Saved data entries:

########

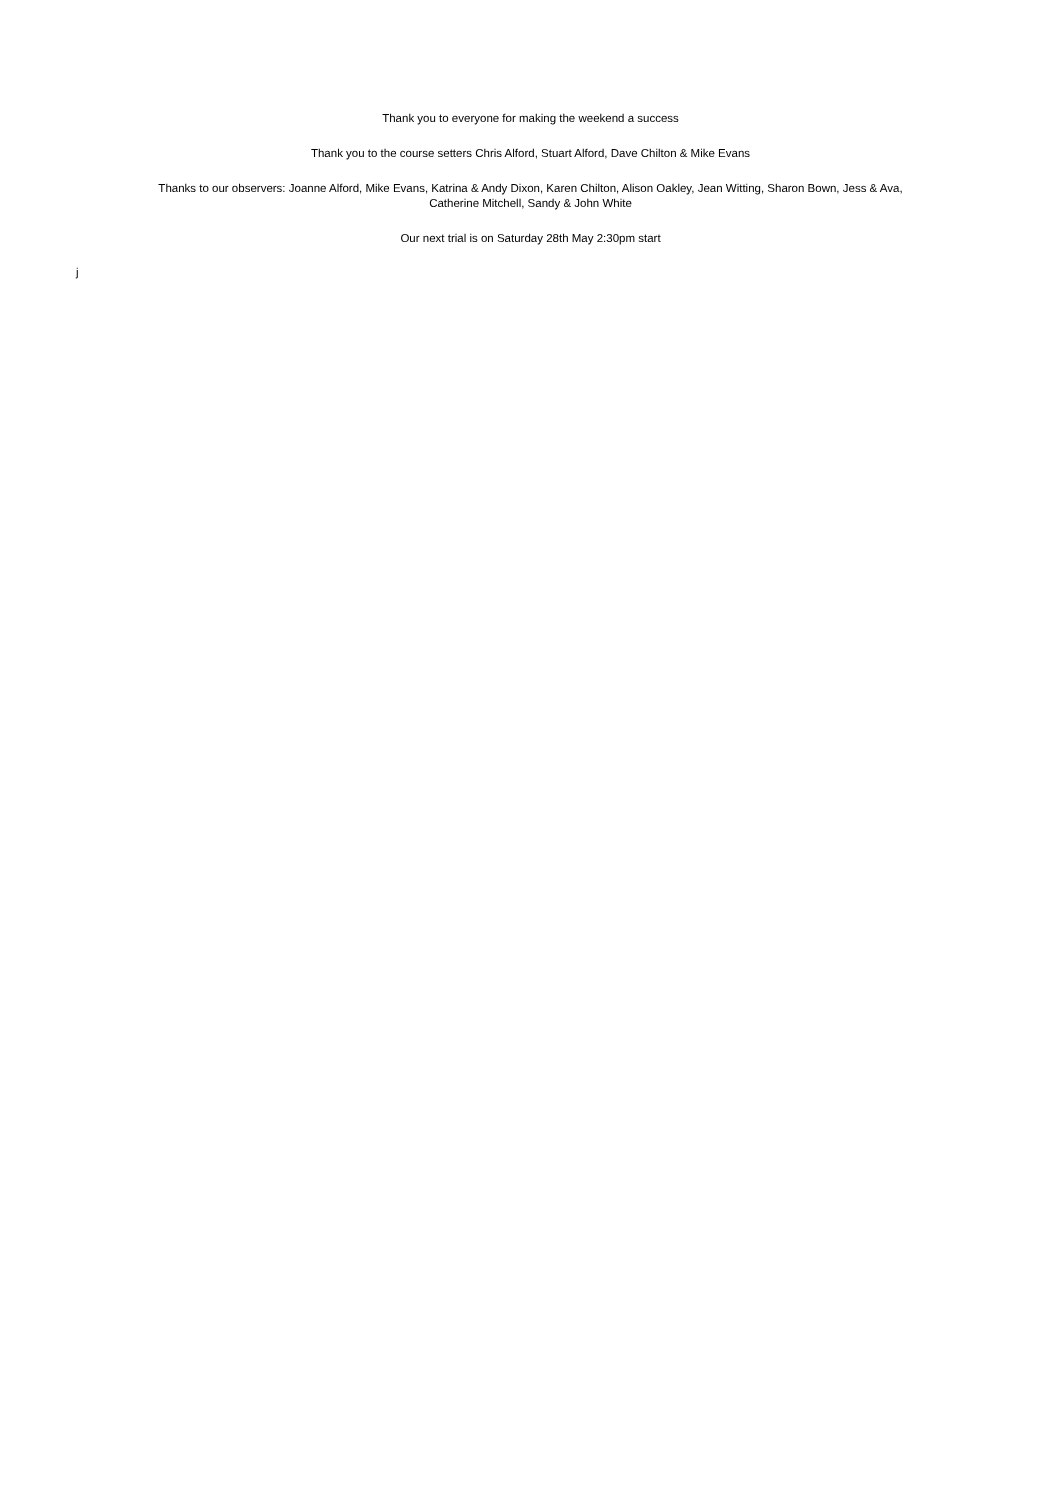Thank you to everyone for making the weekend a success
Thank you to the course setters Chris Alford, Stuart Alford, Dave Chilton & Mike Evans
Thanks to our observers: Joanne Alford, Mike Evans, Katrina & Andy Dixon, Karen Chilton, Alison Oakley, Jean Witting, Sharon Bown, Jess & Ava,
Catherine Mitchell, Sandy & John White
Our next trial is on Saturday 28th May 2:30pm start
j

########

* _TASK REQUIREMENTS_
Return exactly the line that contains "Thanks to our" and every line after it, through the last line of the records.

* _WRITTEN RESPONSE_
Thanks to our observers: Joanne Alford, Mike Evans, Katrina & Andy Dixon, Karen Chilton, Alison Oakley, Jean Witting, Sharon Bown, Jess & Ava,
Catherine Mitchell, Sandy & John White
Our next trial is on Saturday 28th May 2:30pm start
j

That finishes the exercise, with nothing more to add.